Why not? And why isn't there a mode which is, so the user can set up ther system as they need it?
It's mount point oriented. And that's because
mount points can be partitions, subvolumes, logical volumes, or md block devices. It's not correct to call all of those things partitions. But all of them ultimately are assigned mount points. This is a top down view, rather than the typical bottom up view where you always have partitions, and then maybe you have raid devices or LVs or subvolumes. The idea is to think less about the details of the layout and more about the outcome you want.
It doesn't seem to know about using nbd, either, or creating array with a deliberately missing member (nbd to be added later, write mostly). I don't fault the lack of nbd support, I do the missing way to create RAID with missing members.

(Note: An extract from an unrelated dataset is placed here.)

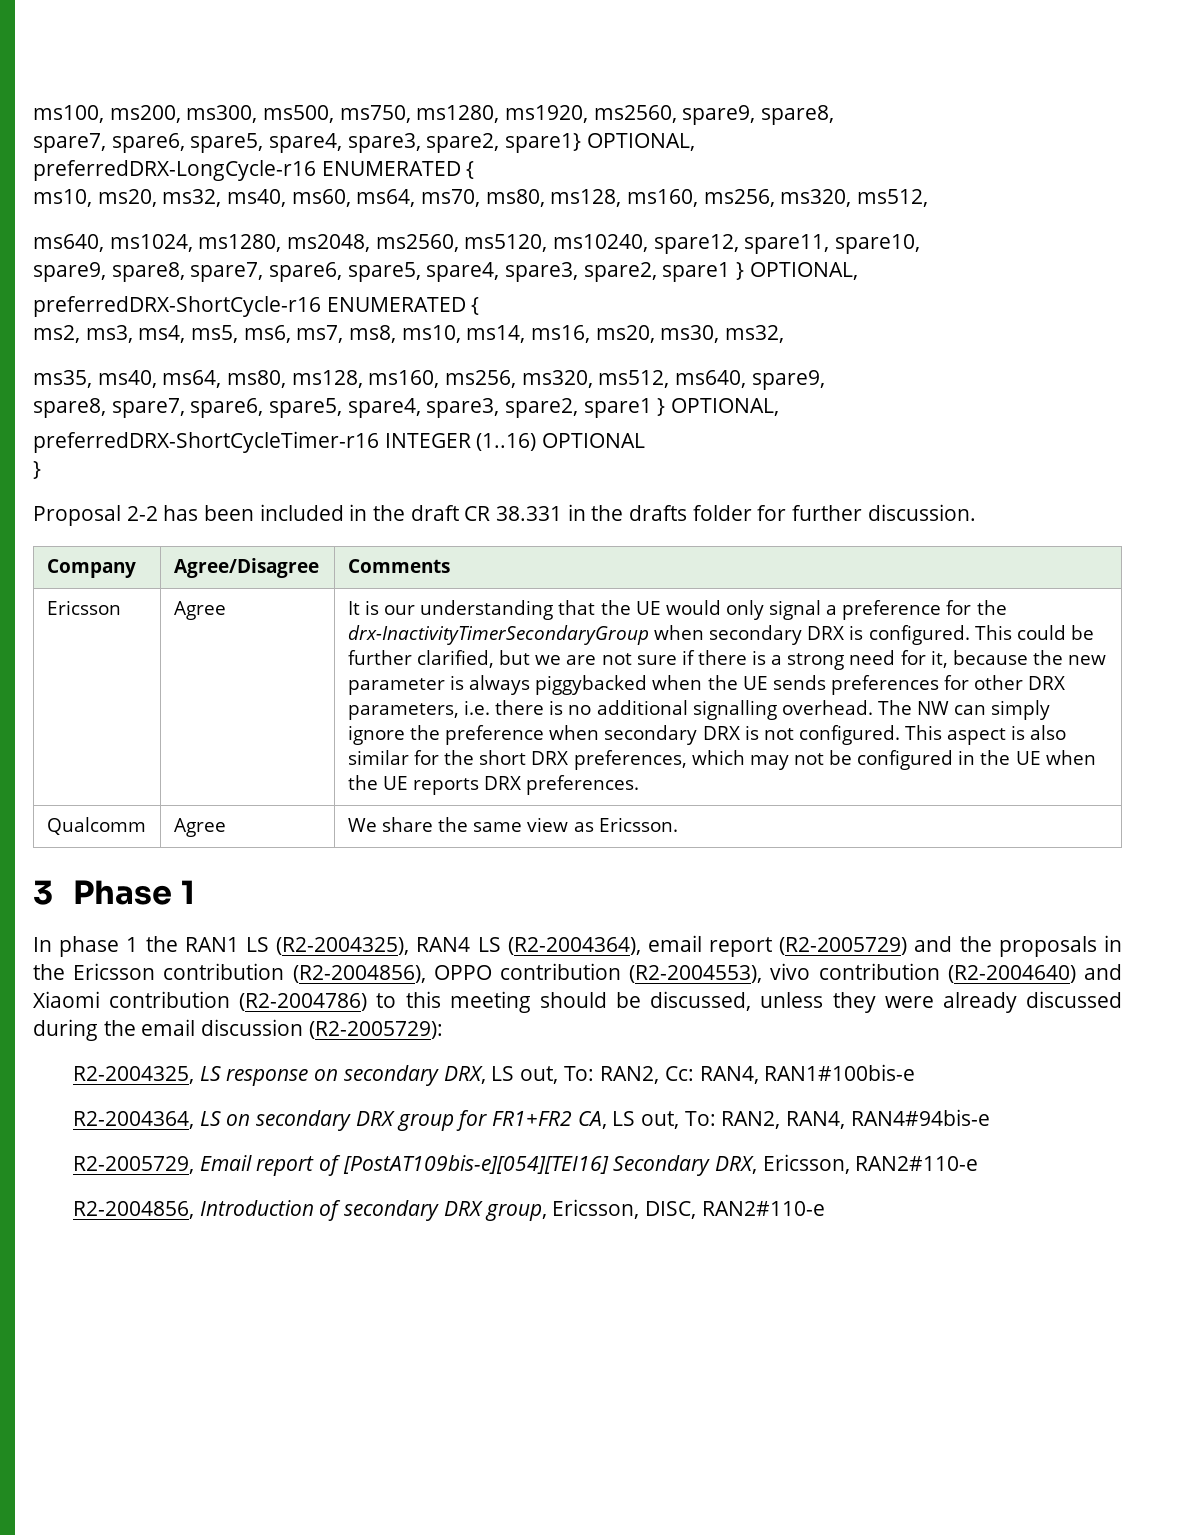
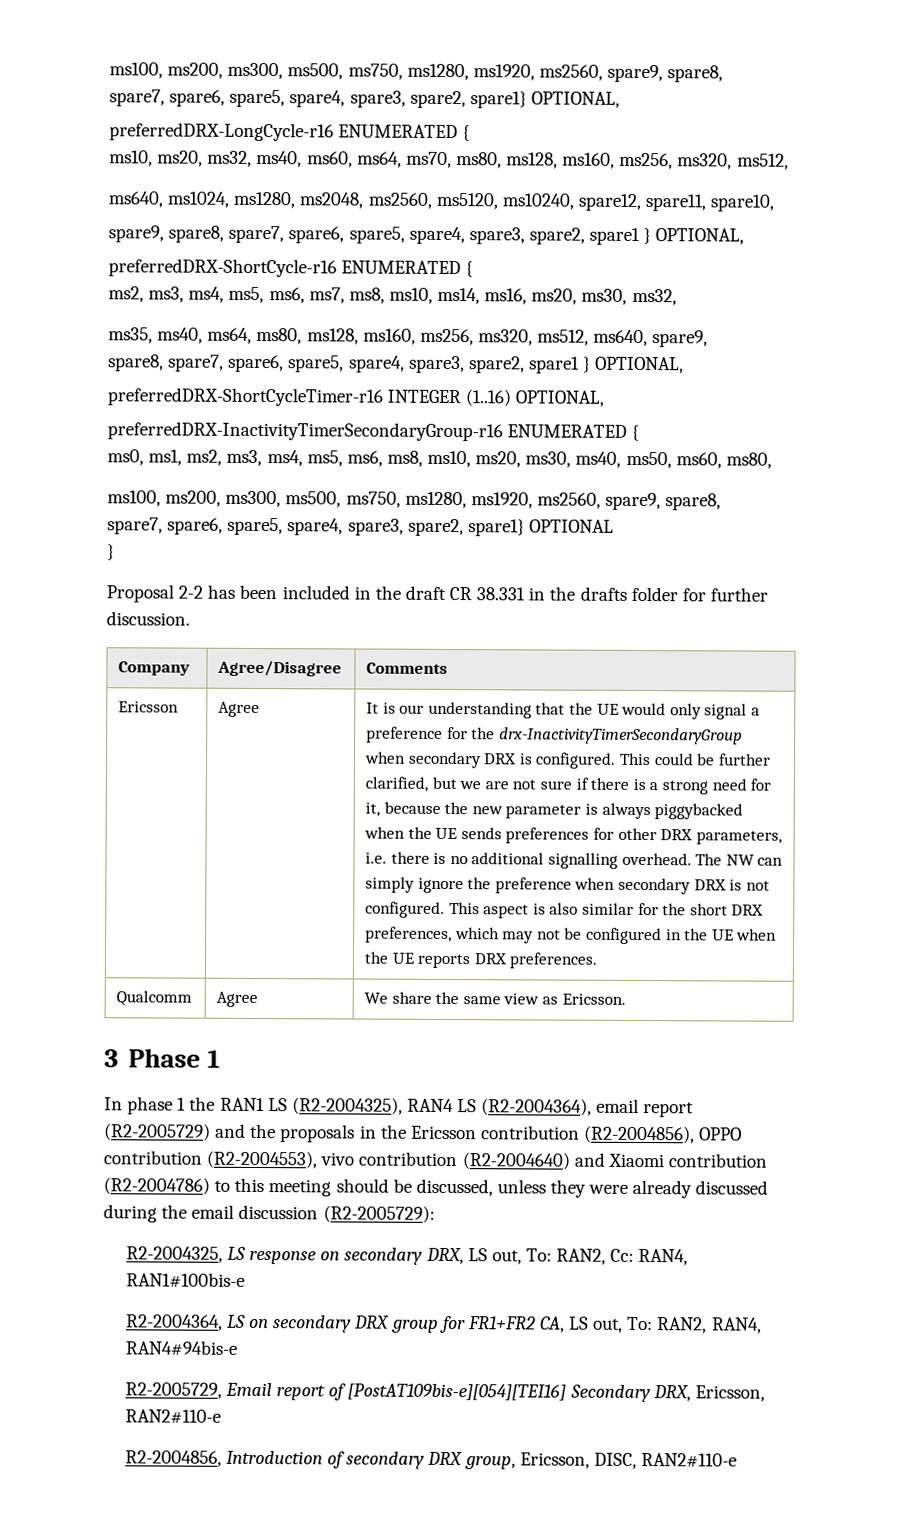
(537, 442) none -> [515,390,605,407] [107,421,640,442] [107,449,772,469] [107,490,722,511] [107,517,525,537] OPTIONAL, // preferredDRX-InactivityTimerSecondaryGroup-r16 ENUMERATED { // ms0, ms1, ms2, ms3, ms4, ms5, ms6, ms8, ms10, ms20, ms30, ms40, ms50, ms60, ms80, // ms100, ms200, ms300, ms500, ms750, ms1280, ms1920, ms2560, spare9, spare8, // spare7, spare6, spare5, spare4, spare3, spare2, spare1}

Did the install team ever consider just letting people drop into a shell and use command line tools to do a tiny bit of magic, then rescan the physical devices again to be sure the configuration is understood? It might save a huge pile of user frustration and cries for support of flexible configuration options.
This is understandably confusing if you're really familiar with storage stack creation. But most people aren't. Nevertheless, one of the first steps is drive selection, which is about the most bottom layer there is. And then the very next step is the top most layer, which are the mount points. So it's an unexpected context shift from bottom to top, seemingly without any conversation about what's happening in the middle. It's a different approach.
If you remain attached that what you're doing in Manual Partitioning is in fact partitioning, you'll continue to be frustrated.
Then why not provide manual partitioning, or rename the mode to something "pretending you have any say in how we do install?" Frustrated is exactly the issue here.
Now, if you didn't file a bug about your anecdote, I want you to imagine me staring at you with a look of "really?" Because this much effort complaining yet no bug report? How exactly do you expect it to get better?
I've been a user since fc3 or 4, and I have learned that complaints about design issues are treated as suggestions for future enhancement rather than bugs. If the software functions as designed it's not a bug, it's a design decision. I have said that on (rare) occasions, although I try to say "the software doesn't currently do that."